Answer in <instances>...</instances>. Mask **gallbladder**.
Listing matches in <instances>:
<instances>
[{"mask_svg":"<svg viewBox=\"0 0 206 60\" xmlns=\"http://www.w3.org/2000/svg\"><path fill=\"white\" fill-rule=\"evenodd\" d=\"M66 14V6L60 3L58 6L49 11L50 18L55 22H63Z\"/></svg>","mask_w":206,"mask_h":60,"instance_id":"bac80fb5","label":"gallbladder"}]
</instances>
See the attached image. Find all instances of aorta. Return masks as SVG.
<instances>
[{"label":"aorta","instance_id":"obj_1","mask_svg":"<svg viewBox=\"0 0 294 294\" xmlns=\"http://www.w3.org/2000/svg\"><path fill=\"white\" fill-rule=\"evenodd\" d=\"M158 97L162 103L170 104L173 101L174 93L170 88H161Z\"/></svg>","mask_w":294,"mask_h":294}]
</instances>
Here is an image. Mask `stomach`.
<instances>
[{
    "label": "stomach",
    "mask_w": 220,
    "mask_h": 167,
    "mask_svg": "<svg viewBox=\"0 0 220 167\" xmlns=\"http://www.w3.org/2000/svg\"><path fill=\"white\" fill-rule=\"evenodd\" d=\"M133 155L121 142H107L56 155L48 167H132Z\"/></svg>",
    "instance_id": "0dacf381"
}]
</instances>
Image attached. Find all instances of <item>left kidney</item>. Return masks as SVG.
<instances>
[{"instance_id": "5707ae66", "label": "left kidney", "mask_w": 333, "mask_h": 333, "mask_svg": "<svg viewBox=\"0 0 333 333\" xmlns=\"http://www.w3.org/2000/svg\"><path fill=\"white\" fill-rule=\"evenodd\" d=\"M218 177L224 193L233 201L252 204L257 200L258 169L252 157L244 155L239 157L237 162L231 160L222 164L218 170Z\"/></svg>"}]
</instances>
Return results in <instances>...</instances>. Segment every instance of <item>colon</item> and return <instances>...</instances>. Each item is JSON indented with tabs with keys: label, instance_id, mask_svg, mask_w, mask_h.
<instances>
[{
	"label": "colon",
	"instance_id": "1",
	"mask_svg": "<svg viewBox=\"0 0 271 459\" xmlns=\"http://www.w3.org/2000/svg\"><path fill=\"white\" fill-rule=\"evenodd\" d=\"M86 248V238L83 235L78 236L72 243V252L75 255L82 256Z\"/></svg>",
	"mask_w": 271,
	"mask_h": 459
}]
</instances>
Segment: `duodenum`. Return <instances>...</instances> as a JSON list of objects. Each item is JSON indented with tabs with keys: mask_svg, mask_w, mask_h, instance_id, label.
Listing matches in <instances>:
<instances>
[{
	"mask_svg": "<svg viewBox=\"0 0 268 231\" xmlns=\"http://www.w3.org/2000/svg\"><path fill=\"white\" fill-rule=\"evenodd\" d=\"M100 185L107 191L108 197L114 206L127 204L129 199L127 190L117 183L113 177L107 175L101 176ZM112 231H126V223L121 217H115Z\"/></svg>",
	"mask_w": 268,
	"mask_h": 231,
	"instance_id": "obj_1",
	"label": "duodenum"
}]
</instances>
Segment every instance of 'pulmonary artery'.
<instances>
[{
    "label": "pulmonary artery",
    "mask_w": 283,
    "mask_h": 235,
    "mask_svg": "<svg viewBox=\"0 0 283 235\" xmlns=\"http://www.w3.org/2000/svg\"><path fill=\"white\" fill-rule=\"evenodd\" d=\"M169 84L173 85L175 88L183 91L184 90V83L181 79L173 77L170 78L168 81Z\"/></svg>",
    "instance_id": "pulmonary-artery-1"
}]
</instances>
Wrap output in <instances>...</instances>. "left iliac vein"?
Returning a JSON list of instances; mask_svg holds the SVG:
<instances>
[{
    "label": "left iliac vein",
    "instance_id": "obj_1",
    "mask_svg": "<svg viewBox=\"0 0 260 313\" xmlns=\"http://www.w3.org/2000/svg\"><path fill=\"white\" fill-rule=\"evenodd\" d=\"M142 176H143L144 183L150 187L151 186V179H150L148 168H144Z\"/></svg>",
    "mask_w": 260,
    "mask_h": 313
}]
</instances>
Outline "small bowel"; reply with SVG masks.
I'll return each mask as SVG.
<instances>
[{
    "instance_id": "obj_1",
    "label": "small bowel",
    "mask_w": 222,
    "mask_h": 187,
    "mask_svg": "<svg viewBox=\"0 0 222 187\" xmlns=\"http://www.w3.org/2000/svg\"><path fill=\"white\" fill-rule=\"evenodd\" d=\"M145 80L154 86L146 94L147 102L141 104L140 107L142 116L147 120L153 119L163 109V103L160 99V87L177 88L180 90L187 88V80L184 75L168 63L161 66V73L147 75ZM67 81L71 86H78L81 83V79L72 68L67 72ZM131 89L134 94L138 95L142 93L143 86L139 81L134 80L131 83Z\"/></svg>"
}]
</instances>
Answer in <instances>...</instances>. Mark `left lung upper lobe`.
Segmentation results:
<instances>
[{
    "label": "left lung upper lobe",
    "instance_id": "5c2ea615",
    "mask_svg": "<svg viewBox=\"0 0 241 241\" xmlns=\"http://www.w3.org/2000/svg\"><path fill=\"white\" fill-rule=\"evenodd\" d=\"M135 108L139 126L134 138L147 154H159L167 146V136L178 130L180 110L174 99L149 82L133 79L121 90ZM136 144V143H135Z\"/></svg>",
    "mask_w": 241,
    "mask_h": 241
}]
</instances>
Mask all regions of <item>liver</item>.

> EXERCISE OBJECTIVE: Write out every line of the listing above word for word, without changing anything.

> SOLUTION FOR THIS TASK:
Answer in <instances>...</instances>. Mask **gallbladder**.
Listing matches in <instances>:
<instances>
[{"mask_svg":"<svg viewBox=\"0 0 206 60\" xmlns=\"http://www.w3.org/2000/svg\"><path fill=\"white\" fill-rule=\"evenodd\" d=\"M66 14V6L60 3L58 6L49 11L50 18L55 22H63Z\"/></svg>","mask_w":206,"mask_h":60,"instance_id":"bac80fb5","label":"gallbladder"}]
</instances>
See the attached image. Find all instances of aorta. Return masks as SVG.
<instances>
[{"label":"aorta","instance_id":"obj_1","mask_svg":"<svg viewBox=\"0 0 294 294\" xmlns=\"http://www.w3.org/2000/svg\"><path fill=\"white\" fill-rule=\"evenodd\" d=\"M158 97L162 103L170 104L173 101L174 93L170 88H161Z\"/></svg>","mask_w":294,"mask_h":294}]
</instances>
Here is an image. Mask `stomach`.
<instances>
[{
    "label": "stomach",
    "mask_w": 220,
    "mask_h": 167,
    "mask_svg": "<svg viewBox=\"0 0 220 167\" xmlns=\"http://www.w3.org/2000/svg\"><path fill=\"white\" fill-rule=\"evenodd\" d=\"M133 155L121 142H107L56 155L48 167H132Z\"/></svg>",
    "instance_id": "0dacf381"
}]
</instances>
Image attached. Find all instances of <item>left kidney</item>. Return masks as SVG.
<instances>
[{"instance_id": "5707ae66", "label": "left kidney", "mask_w": 333, "mask_h": 333, "mask_svg": "<svg viewBox=\"0 0 333 333\" xmlns=\"http://www.w3.org/2000/svg\"><path fill=\"white\" fill-rule=\"evenodd\" d=\"M218 177L224 193L233 201L252 204L257 200L258 169L252 157L244 155L239 157L237 162L231 160L222 164L218 170Z\"/></svg>"}]
</instances>
Return results in <instances>...</instances>. Segment every instance of <item>colon</item> and return <instances>...</instances>. Each item is JSON indented with tabs with keys: label, instance_id, mask_svg, mask_w, mask_h.
<instances>
[{
	"label": "colon",
	"instance_id": "1",
	"mask_svg": "<svg viewBox=\"0 0 271 459\" xmlns=\"http://www.w3.org/2000/svg\"><path fill=\"white\" fill-rule=\"evenodd\" d=\"M86 248V238L83 235L78 236L72 243V252L75 255L82 256Z\"/></svg>",
	"mask_w": 271,
	"mask_h": 459
}]
</instances>
Segment: `duodenum`. Return <instances>...</instances> as a JSON list of objects. Each item is JSON indented with tabs with keys: mask_svg, mask_w, mask_h, instance_id, label.
Listing matches in <instances>:
<instances>
[{
	"mask_svg": "<svg viewBox=\"0 0 268 231\" xmlns=\"http://www.w3.org/2000/svg\"><path fill=\"white\" fill-rule=\"evenodd\" d=\"M100 185L107 191L108 197L114 206L127 204L129 199L127 190L117 183L113 177L107 175L101 176ZM112 231H126V223L121 217H115Z\"/></svg>",
	"mask_w": 268,
	"mask_h": 231,
	"instance_id": "obj_1",
	"label": "duodenum"
}]
</instances>
Segment every instance of 'pulmonary artery'.
<instances>
[{
    "label": "pulmonary artery",
    "mask_w": 283,
    "mask_h": 235,
    "mask_svg": "<svg viewBox=\"0 0 283 235\" xmlns=\"http://www.w3.org/2000/svg\"><path fill=\"white\" fill-rule=\"evenodd\" d=\"M169 84L173 85L175 88L183 91L184 90V83L181 79L173 77L170 78L168 81Z\"/></svg>",
    "instance_id": "pulmonary-artery-1"
}]
</instances>
Wrap output in <instances>...</instances>. "left iliac vein"?
Returning a JSON list of instances; mask_svg holds the SVG:
<instances>
[{
    "label": "left iliac vein",
    "instance_id": "obj_1",
    "mask_svg": "<svg viewBox=\"0 0 260 313\" xmlns=\"http://www.w3.org/2000/svg\"><path fill=\"white\" fill-rule=\"evenodd\" d=\"M142 176H143L144 183L150 187L151 186V179H150L148 168H144Z\"/></svg>",
    "mask_w": 260,
    "mask_h": 313
}]
</instances>
Outline "small bowel"; reply with SVG masks.
I'll return each mask as SVG.
<instances>
[{
    "instance_id": "obj_1",
    "label": "small bowel",
    "mask_w": 222,
    "mask_h": 187,
    "mask_svg": "<svg viewBox=\"0 0 222 187\" xmlns=\"http://www.w3.org/2000/svg\"><path fill=\"white\" fill-rule=\"evenodd\" d=\"M145 80L154 86L146 94L147 102L141 104L140 107L142 116L147 120L153 119L163 109V103L160 99V87L177 88L180 90L187 88V80L184 75L168 63L161 66V73L147 75ZM67 81L71 86H78L81 83V79L72 68L67 72ZM131 89L134 94L138 95L142 93L143 86L139 81L134 80L131 83Z\"/></svg>"
}]
</instances>
Answer in <instances>...</instances>. Mark `left lung upper lobe`.
Segmentation results:
<instances>
[{
    "label": "left lung upper lobe",
    "instance_id": "5c2ea615",
    "mask_svg": "<svg viewBox=\"0 0 241 241\" xmlns=\"http://www.w3.org/2000/svg\"><path fill=\"white\" fill-rule=\"evenodd\" d=\"M135 108L139 126L134 138L147 154H159L167 146V136L178 130L180 110L174 99L149 82L133 79L121 90ZM136 144V143H135Z\"/></svg>",
    "mask_w": 241,
    "mask_h": 241
}]
</instances>
Mask all regions of <item>liver</item>.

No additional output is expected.